Thursday, 2 December 2010
The Kurosagi Corpse Delivery Service Vol 10. Eiji Otsuka (Writer), Housui Yamazaki (Art) Toshifumi Yoshida (Translator) Dark Horse Magna (2010)
A superb mix of gore and black humour with a brilliant story premise and a engaging and very well defined cast. The Kurosagi Corpse Delivery Service are a group of people who locate corpses and deliver them according to the corpse's last wishes. The first story in the collection presents a problem to the Kurosagi team, corpses appear to be disappearing and when they do find one they do not want to assist it. They find that they are not the only ones looking for corpses and when they encounter a policeman with a very particular interest in them a deeply sad and gripping story unfolds. The second story takes a Japanese legend about the murder of a guest and gives it a very modern and grimly funny makeover. The final story ties up a television programme featuring a "psychic" and look at the background of one of the team. The mix of satire, comedy, gore and character is astonishing.

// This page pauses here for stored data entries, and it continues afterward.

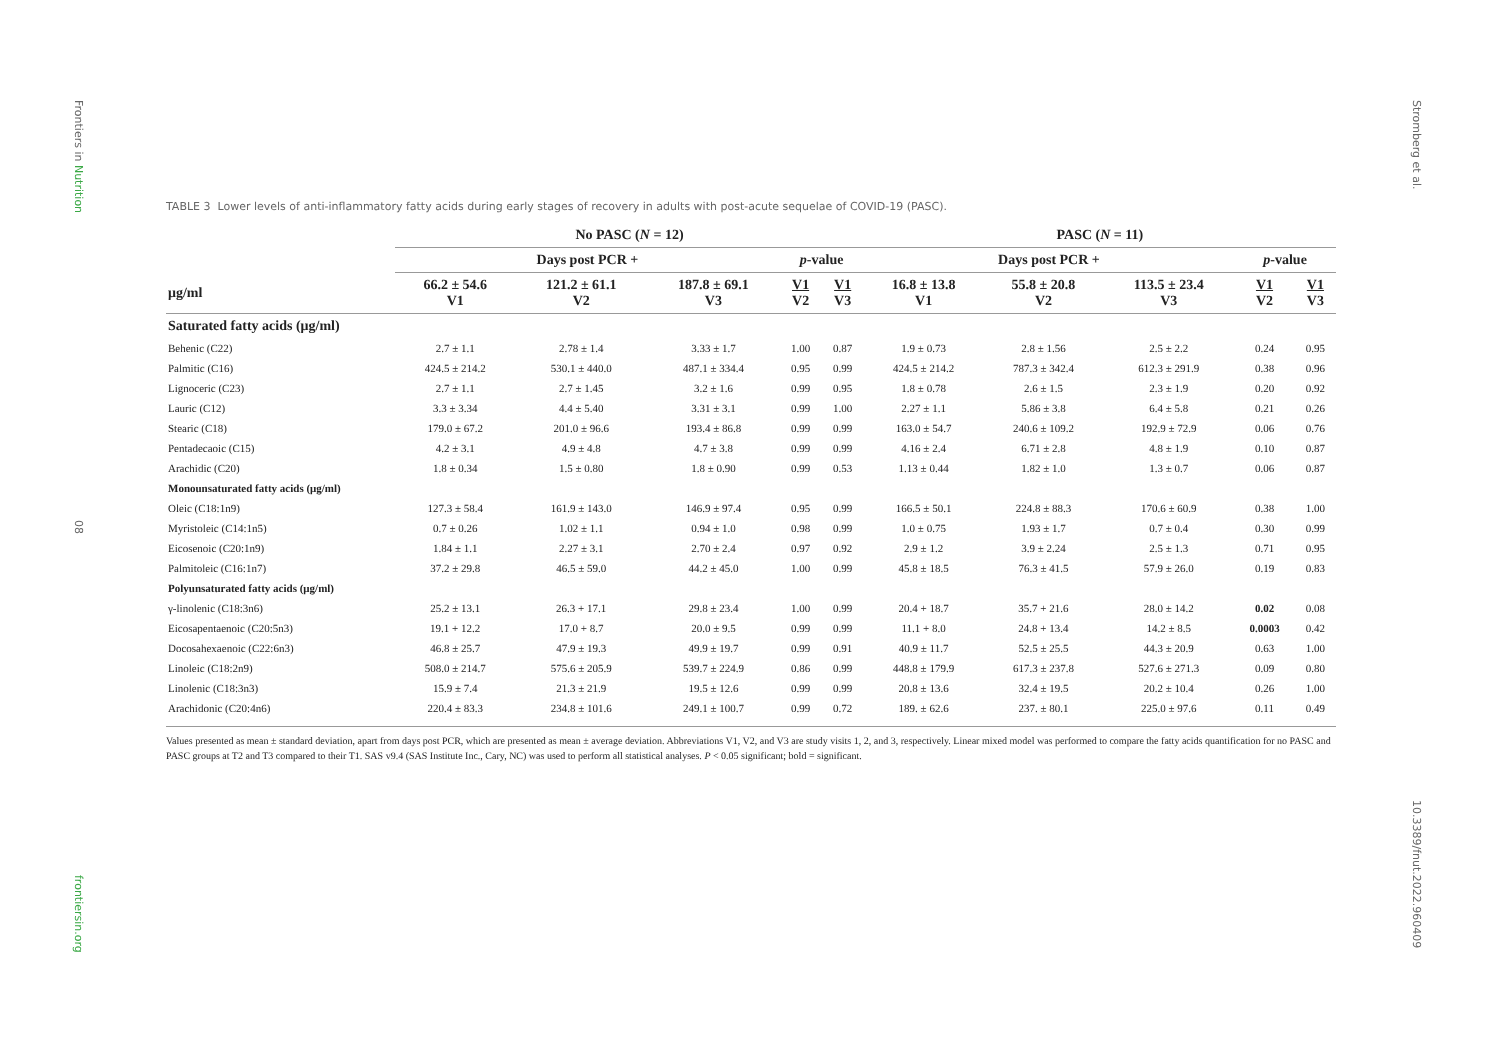Frontiers in Nutrition
08
frontiersin.org
Stromberg et al.
10.3389/fnut.2022.960409
TABLE 3 Lower levels of anti-inflammatory fatty acids during early stages of recovery in adults with post-acute sequelae of COVID-19 (PASC).
| | No PASC ( N = 12) | | | | | PASC ( N = 11) | | | | |
| --- | --- | --- | --- | --- | --- | --- | --- | --- | --- | --- |
| | Days post PCR + | | | p -value | | Days post PCR + | | | p -value | |
| μg/ml | 66.2 ± 54.6 V1 | 121.2 ± 61.1 V2 | 187.8 ± 69.1 V3 | V1 V2 | V1 V3 | 16.8 ± 13.8 V1 | 55.8 ± 20.8 V2 | 113.5 ± 23.4 V3 | V1 V2 | V1 V3 |
| Saturated fatty acids (μg/ml) | | | | | | | | | | |
| Behenic (C22) | 2.7 ± 1.1 | 2.78 ± 1.4 | 3.33 ± 1.7 | 1.00 | 0.87 | 1.9 ± 0.73 | 2.8 ± 1.56 | 2.5 ± 2.2 | 0.24 | 0.95 |
| Palmitic (C16) | 424.5 ± 214.2 | 530.1 ± 440.0 | 487.1 ± 334.4 | 0.95 | 0.99 | 424.5 ± 214.2 | 787.3 ± 342.4 | 612.3 ± 291.9 | 0.38 | 0.96 |
| Lignoceric (C23) | 2.7 ± 1.1 | 2.7 ± 1.45 | 3.2 ± 1.6 | 0.99 | 0.95 | 1.8 ± 0.78 | 2.6 ± 1.5 | 2.3 ± 1.9 | 0.20 | 0.92 |
| Lauric (C12) | 3.3 ± 3.34 | 4.4 ± 5.40 | 3.31 ± 3.1 | 0.99 | 1.00 | 2.27 ± 1.1 | 5.86 ± 3.8 | 6.4 ± 5.8 | 0.21 | 0.26 |
| Stearic (C18) | 179.0 ± 67.2 | 201.0 ± 96.6 | 193.4 ± 86.8 | 0.99 | 0.99 | 163.0 ± 54.7 | 240.6 ± 109.2 | 192.9 ± 72.9 | 0.06 | 0.76 |
| Pentadecaoic (C15) | 4.2 ± 3.1 | 4.9 ± 4.8 | 4.7 ± 3.8 | 0.99 | 0.99 | 4.16 ± 2.4 | 6.71 ± 2.8 | 4.8 ± 1.9 | 0.10 | 0.87 |
| Arachidic (C20) | 1.8 ± 0.34 | 1.5 ± 0.80 | 1.8 ± 0.90 | 0.99 | 0.53 | 1.13 ± 0.44 | 1.82 ± 1.0 | 1.3 ± 0.7 | 0.06 | 0.87 |
| Monounsaturated fatty acids (μg/ml) | | | | | | | | | | |
| Oleic (C18:1n9) | 127.3 ± 58.4 | 161.9 ± 143.0 | 146.9 ± 97.4 | 0.95 | 0.99 | 166.5 ± 50.1 | 224.8 ± 88.3 | 170.6 ± 60.9 | 0.38 | 1.00 |
| Myristoleic (C14:1n5) | 0.7 ± 0.26 | 1.02 ± 1.1 | 0.94 ± 1.0 | 0.98 | 0.99 | 1.0 ± 0.75 | 1.93 ± 1.7 | 0.7 ± 0.4 | 0.30 | 0.99 |
| Eicosenoic (C20:1n9) | 1.84 ± 1.1 | 2.27 ± 3.1 | 2.70 ± 2.4 | 0.97 | 0.92 | 2.9 ± 1.2 | 3.9 ± 2.24 | 2.5 ± 1.3 | 0.71 | 0.95 |
| Palmitoleic (C16:1n7) | 37.2 ± 29.8 | 46.5 ± 59.0 | 44.2 ± 45.0 | 1.00 | 0.99 | 45.8 ± 18.5 | 76.3 ± 41.5 | 57.9 ± 26.0 | 0.19 | 0.83 |
| Polyunsaturated fatty acids (μg/ml) | | | | | | | | | | |
| γ-linolenic (C18:3n6) | 25.2 ± 13.1 | 26.3 + 17.1 | 29.8 ± 23.4 | 1.00 | 0.99 | 20.4 + 18.7 | 35.7 + 21.6 | 28.0 ± 14.2 | 0.02 | 0.08 |
| Eicosapentaenoic (C20:5n3) | 19.1 + 12.2 | 17.0 + 8.7 | 20.0 ± 9.5 | 0.99 | 0.99 | 11.1 + 8.0 | 24.8 + 13.4 | 14.2 ± 8.5 | 0.0003 | 0.42 |
| Docosahexaenoic (C22:6n3) | 46.8 ± 25.7 | 47.9 ± 19.3 | 49.9 ± 19.7 | 0.99 | 0.91 | 40.9 ± 11.7 | 52.5 ± 25.5 | 44.3 ± 20.9 | 0.63 | 1.00 |
| Linoleic (C18:2n9) | 508.0 ± 214.7 | 575.6 ± 205.9 | 539.7 ± 224.9 | 0.86 | 0.99 | 448.8 ± 179.9 | 617.3 ± 237.8 | 527.6 ± 271.3 | 0.09 | 0.80 |
| Linolenic (C18:3n3) | 15.9 ± 7.4 | 21.3 ± 21.9 | 19.5 ± 12.6 | 0.99 | 0.99 | 20.8 ± 13.6 | 32.4 ± 19.5 | 20.2 ± 10.4 | 0.26 | 1.00 |
| Arachidonic (C20:4n6) | 220.4 ± 83.3 | 234.8 ± 101.6 | 249.1 ± 100.7 | 0.99 | 0.72 | 189. ± 62.6 | 237. ± 80.1 | 225.0 ± 97.6 | 0.11 | 0.49 |
Values presented as mean ± standard deviation, apart from days post PCR, which are presented as mean ± average deviation. Abbreviations V1, V2, and V3 are study visits 1, 2, and 3, respectively. Linear mixed model was performed to compare the fatty acids quantification for no PASC and PASC groups at T2 and T3 compared to their T1. SAS v9.4 (SAS Institute Inc., Cary, NC) was used to perform all statistical analyses. P < 0.05 significant; bold = significant.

The most striking aspect to the collection is the variety of the stories, they use the same premise and team and manage to follow very different directions in each case. Eiji Otsuka has a talent for mixing up genre requirements with the unexpected and entirely appropriate, the comedy and gore sit very comfortably with the strongly emotional currents within the stories. The cast are given room to shine over the effects. The clean lines and detail of the art by Housui Yamazaki are a pleasure to read. The corpses have a satisfying grimness to them, their injuries are explicit, their rage is clear.
An outstanding aspect to the book is the final section, "Disjecta Membra" by the editor Greg Horn. Not only does it include a very informative essay about Japanese written characters, it is a glossary of the sound effects and other items within the comic. They are funny, surprising and hugely enjoyable, very much like the stories themselves. A great read.